Is now the right time to sell your business? In 2022, that question will lead you down a rabbit hole of politics, economics, moving targets, changing dynamics, and perhaps some fatigue from the trudge through a global pandemic. Without focusing on whether or not we’re in a recession, let’s talk about the idea of timing the market—not just right now, but any time in the future. There are many things to consider and most of them aren’t as macro as you might expect. Here are the main factors to keep in mind. The last one gives most business owners pause.
1. Market Conditions
All markets affect the value of all businesses. Whether the economy is good, bad, or ugly, your business and your ability to sell it will be impacted in some way, shape, or form.

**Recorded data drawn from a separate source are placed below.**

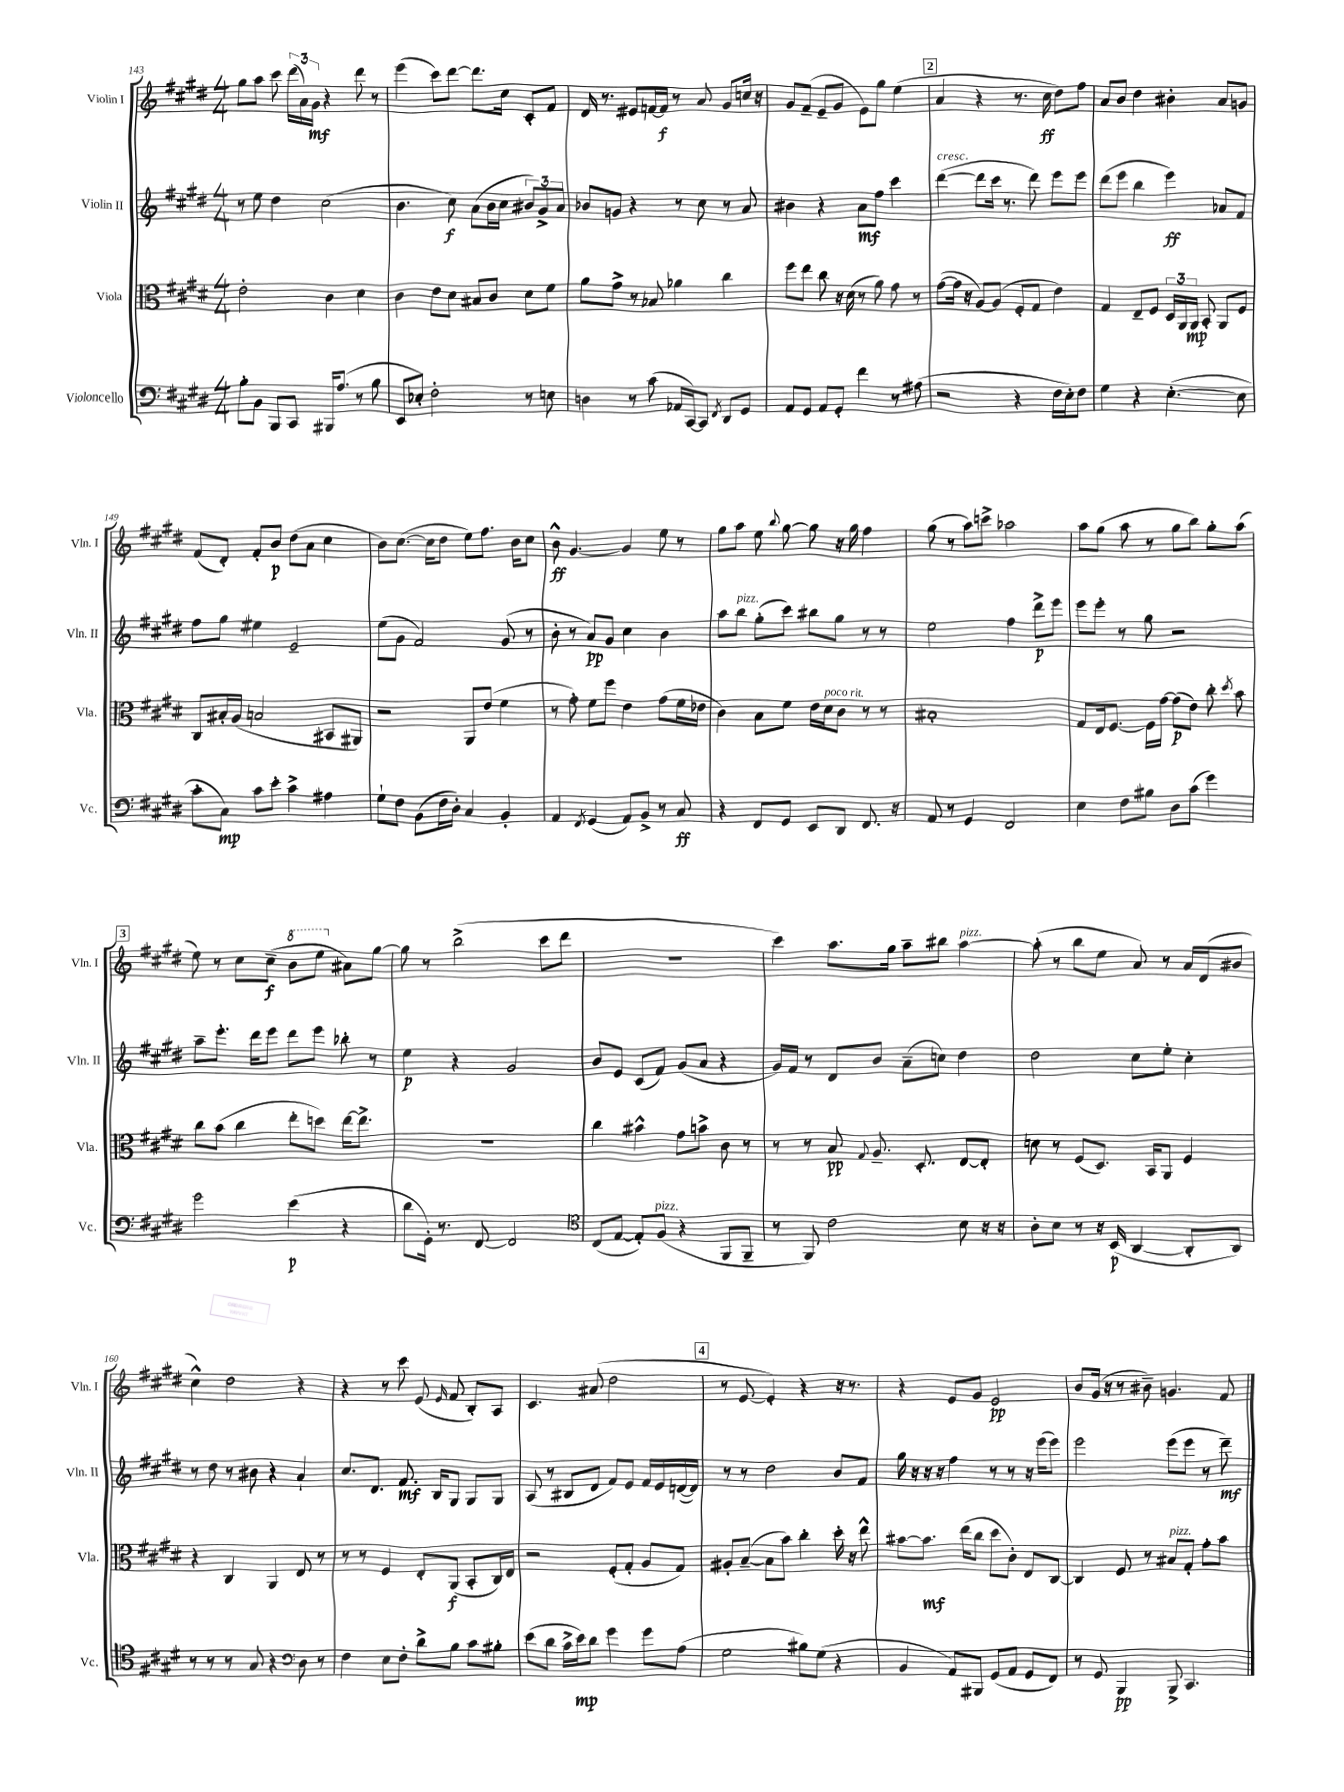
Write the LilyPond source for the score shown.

<<
\new StaffGroup <<
\new Staff = "s0" \with { instrumentName = "Violin I" shortInstrumentName = "Vln. I" } {
    \clef treble \key e \major \numericTimeSignature \time 4/4
    \autoBeamOff gis''8[ a''8] cis'''8 \tuplet 3/2 { dis'''16[( a'16) gis'16]\mf } r4 dis'''8 r8 |
    e'''4( cis'''8[) dis'''8]~ dis'''8.[ cis''16] cis'8[-. fis'8] |
    dis'16 r8. eis'8[ f'16~ f'16]\f r8 a'8 gis'8[ c''16] r16 |
    gis'8[ fis'8]--( e'8[-- gis'8] e'8[) gis''8] e''4( |
    \mark \markup { \box "2" } a'4 r4 r8. cis''16\ff dis''8[) fis''8] |
    a'8[ b'8] dis''4 bis'4-. a'8[ g'8] |
    fis'8[( dis'8]-.) fis'8[-. b'8]\p dis''8[( a'8] cis''4 |
    b'8[) cis''8.]~( cis''16[ dis''8] e''8[) fis''8.] b'16[ cis''8] |
    b'8-^\ff gis'4.~ gis'4 e''8 r8 |
    gis''8[ a''8] e''8 \appoggiatura { b''8 } gis''8~ gis''8 r16 gis''16 fis''4 |
    gis''8( r8 a''8[) c'''8]-> aes''2 |
    a''8[ gis''8]( a''8 r8 gis''8[ b''8]) gis''8[-. a''8]( |
    \mark \markup { \box "3" } e''8) r8 cis''8[ cis''8]--\f( \ottava #1 b''8[ e'''8] \ottava #0 ais'8[) gis''8]~ |
    gis''8 r8 b''2->( cis'''8[ dis'''8] |
    R1 |
    cis'''4) a''8.[ gis''16] a''8[-- bis''8] a''4~^\markup { \italic "pizz." } |
    a''8-.( r8 b''8[ e''8] a'8) r8 a'16[ dis'16( bis'8] |
    cis''4-^) dis''2 r4 |
    r4 r8 cis'''8 e'8( \grace { e'16 } fis'8 b8[-.) a8] |
    cis'4. ais'8( dis''2 |
    \mark \markup { \box "4" } r8 e'8~ e'4-.) r4 r16 r8. |
    r4 e'8[ gis'8] e'2\pp |
    b'8[ gis'16]( r16 r8 bis'8--) g'4. fis'8 \bar "|." |
}
\new Staff = "s1" \with { instrumentName = "Violin II" shortInstrumentName = "Vln. II" } {
    \clef treble \key e \major \numericTimeSignature \time 4/4
    \autoBeamOff r8 e''8 dis''4 cis''2( |
    b'4. cis''8\f) a'8[( b'16 cis''16] \tuplet 3/2 { bis'8[) gis'8-> a'8] } |
    bes'8[ g'8] r4 r8 cis''8 r8 a'8 |
    bis'4 r4 a'8[\mf fis''8] cis'''4 |
    \mark \markup { \box "2" } dis'''4~^\markup { \italic "cresc." }( dis'''8[ cis'''16] r8. dis'''8) e'''8[ e'''8] |
    dis'''8[( e'''8] b''4 e'''4\ff) aes'8[ fis'8] |
    fis''8[ gis''8] eis''4 e'2-- |
    e''8[( gis'8] fis'2) gis'8( r8 |
    b'8-. r8 a'8[\pp) gis'8] cis''4 b'4 |
    a''8[ b''8]^\markup { \italic "pizz." } gis''8[-.( cis'''8]) bis''8[ gis''8] r8 r8 |
    e''2 fis''4 dis'''8[->\p e'''8] |
    e'''8[ e'''8]-. r8 gis''8 r2 |
    \mark \markup { \box "3" } a''8[-- e'''8.]-. dis'''16[ e'''8] dis'''8[ e'''8] bes''8-. r8 |
    e''4\p r4 gis'2 |
    b'8[ e'8] cis'8[( fis'8]) gis'8[( a'8] r4 |
    gis'16[) fis'16] r8 dis'8[ b'8] a'8[--( c''8]) dis''4 |
    dis''2 cis''8[ e''8]-. cis''4-. |
    r8 dis''8 r8 bis'8 r4 a'4-! |
    cis''8.[ dis'8.] fis'8.\mf b16[ gis8] gis8[ gis8] |
    a8( r8 bis8[ dis'8] fis'8[) e'8] fis'16[ e'16 d'16~( d'16]) |
    \mark \markup { \box "4" } r8 r8 dis''2 b'8[ fis'8] |
    gis''16 r16 r16 r16 fis''4 r8 r8 r16 e'''16[( e'''8]) |
    e'''2 e'''8[( e'''8] r8 dis'''8--\mf) \bar "|." |
}
\new Staff = "s2" \with { instrumentName = "Viola" shortInstrumentName = "Vla." } {
    \clef alto \key e \major \numericTimeSignature \time 4/4
    \autoBeamOff e'2-. cis'4 dis'4 |
    cis'4 e'8[ dis'8] bis8[ cis'8] dis'8[ fis'8] |
    a'8[ gis'8]-> r8 bes8 aes'4 cis''4 |
    fis''8[ e''8] cis''8 r16 dis'16( r8 a'8) gis'8 r8 |
    \mark \markup { \box "2" } gis'8[~( gis'16] r16 a8[~) a8]( fis8[-. gis8] e'4) |
    gis4 e8[-- fis8] \tuplet 3/2 { dis16[ a,16 a,16]\mp } b,8-. a,8[ fis8] |
    cis8[ bis16-. a16]( b2 bis,8[ ais,8]) |
    r2 a,8[ e'8]( fis'4 |
    r8 gis'8-.) fis'8[ fis''8] e'4 gis'8[( fis'16 ees'16] |
    cis'4) b8[ fis'8] e'16[ dis'16^\markup { \italic "poco rit." } cis'8] r8 r8 |
    bis1-. |
    gis8[ e16 fis8.]~ fis16[ gis'16]~ gis'8[\p( e'8]) cis''8-. \acciaccatura { dis''8 } b'8 |
    \mark \markup { \box "3" } cis''8[ b'8]( cis''4 e''8[-. d''8]) e''16[~ e''8.]-> |
    R1 |
    cis''4 bis'4-^ gis'8[ b'8]-> cis'8 r8 |
    r8 r8 b8\pp \appoggiatura { gis8 } a8.-- dis8.-. e8[~ e8]-. |
    d'8 r8 fis8[( dis8.]) b,16[ a,8] fis4 |
    r4 cis4 a,4 e8 r8 |
    r8 r8 fis4 e8[-. a,8]\f( b,8[-. cis16) e16] |
    r2 fis8[-.( gis8]-. a8[ gis8]) |
    \mark \markup { \box "4" } ais8[-. b8]~--( b8[ b'8]) cis''4-. dis''16-. r16 e''8-^ |
    bis'8[~ bis'8.]\mf e''16[( cis''8] dis''8[ cis'8]-.) e8[ cis8]~ |
    cis4 fis8 r8 bis8[^\markup { \italic "pizz." } gis8]-. gis'8[-. b'8] \bar "|." |
}
\new Staff = "s3" \with { instrumentName = "Violoncello" shortInstrumentName = "Vc." } {
    \clef bass \key e \major \numericTimeSignature \time 4/4
    \autoBeamOff b8[-. b,8] b,,8[ cis,8] bis,,16[ a8.]( r8 b8 |
    e,8[ ees8]-.) fis2-. r8 e8 |
    d4 r8 cis'8( aes,16[ cis,16~) cis,8] \acciaccatura { fis,8 } dis,8[ gis,8] |
    a,8[ gis,8] a,8[ gis,8]-. fis'4 r8 ais8( |
    \mark \markup { \box "2" } r2 r4 fis16[ e16-.) fis8] |
    gis4 r4 e4.~-.( e8 |
    cis'8[-. cis8]\mp) cis'8[ e'8]-. cis'4-> ais4 |
    gis8[-! fis8] b,8[( fis16 dis16]-.) cis4 b,4-. |
    a,4 \acciaccatura { fis,8 } gis,4( a,8[) b,8]-> r8 cis8\ff |
    r4 fis,8[ gis,8] e,8[ dis,8] fis,8. r16 |
    a,8 r8 gis,4 fis,2 |
    e4 fis8[ bis8] dis8[ cis'8]( gis'4) |
    \mark \markup { \box "3" } gis'2 e'4\p( r4 |
    dis'8[ gis,16]-.) r8. fis,8~ fis,2 |
    \clef tenor cis8[( e8]~ e8[-.) fis8]^\markup { \italic "pizz." }( r4 fis,8[ fis,8]-- |
    r8 fis,8) cis'2 b8 r16 r16 |
    a8[-. b8] r8 r16 b,16\p( a,4~ a,8[-. a,8]) |
    r8 r8 r8 gis8 r4 \clef bass dis8 r8 |
    fis4 e8[ fis8]-. dis'8[-> b8] cis'8[ bis8]-. |
    e'8[( dis'8] cis'16[-> e'16\mp) dis'8] gis'4 gis'8[ a8]( |
    \mark \markup { \box "4" } gis2 bis8[) gis8]( r4 |
    b,4 a,8[) bis,,8] gis,8[( a,8] gis,8[ fis,8]) |
    r8 gis,8 b,,4\pp b,,8-> cis,4. \bar "|." |
}
>>
>>
\layout { \context { \Score currentBarNumber = #143 } }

Take the economy at face value. Timing the market isn’t as simple as capitalizing on a hot economy or getting out before a downturn. Businesses still sell in difficult economic conditions, and many don’t sell even in the best of times. During the pandemic, some industries were decimated while others boomed beyond belief. Nevertheless, you certainly want to understand what the market is doing, where it’s trending, and how the macroeconomics might affect the timing of your exit if you’re looking to sell.
2. Risk vs. Reward
Market readiness is only one part of exit readiness. More important is owner readiness. Are you truly ready to embark on the emotional journey of the exit, let go of the business, and move forward in life? As an entrepreneur, you are a risk taker. Business is like gambling. You believe you’re going to win, and you always want more. If your business is salable and the market is favorable, it will come down to risk vs. reward.
Should you stay in business for another couple of years, put more into it, and hope that you get more money out of it? The risk is that we only know the value of the business today, and that value could go down. We can try to predict the future, but there’s no way to know what will happen in your business or in the world. The reward, of course, is that your business could grow and, in turn, so could the sale price. Owner readiness is when you’re ready for the reward without the risk.
3. The Disciplined Decision
The third part of exit readiness, alongside market and owner readiness, is business readiness. The business must be salable. The biggest risk—even bigger than the risk of a market crash—is that you could hold on to a salable business for too long and the value could diminish to the point where it’s no longer salable.
Remember, we don’t know what the business will be worth tomorrow or the next day, much less next year or several years down the line. We all get enough doom and gloom from the news, so we won’t rattle off the things that could go wrong. Just know that the time to exit is when things are going right. It can be extremely difficult to exit when you’re at the top of your game, but it’s the disciplined decision to achieve your Win.
4. The Key Definition
Don’t waste time squabbling over the definition of a recession. It means nothing on the micro level that is your exit. The definition that does matter, however, is your definition of “enough.” More money will always sound nice. More business will always be enticing, but how much is enough? Only when you have a clear definition of “enough” can you begin to think about timing the market accordingly.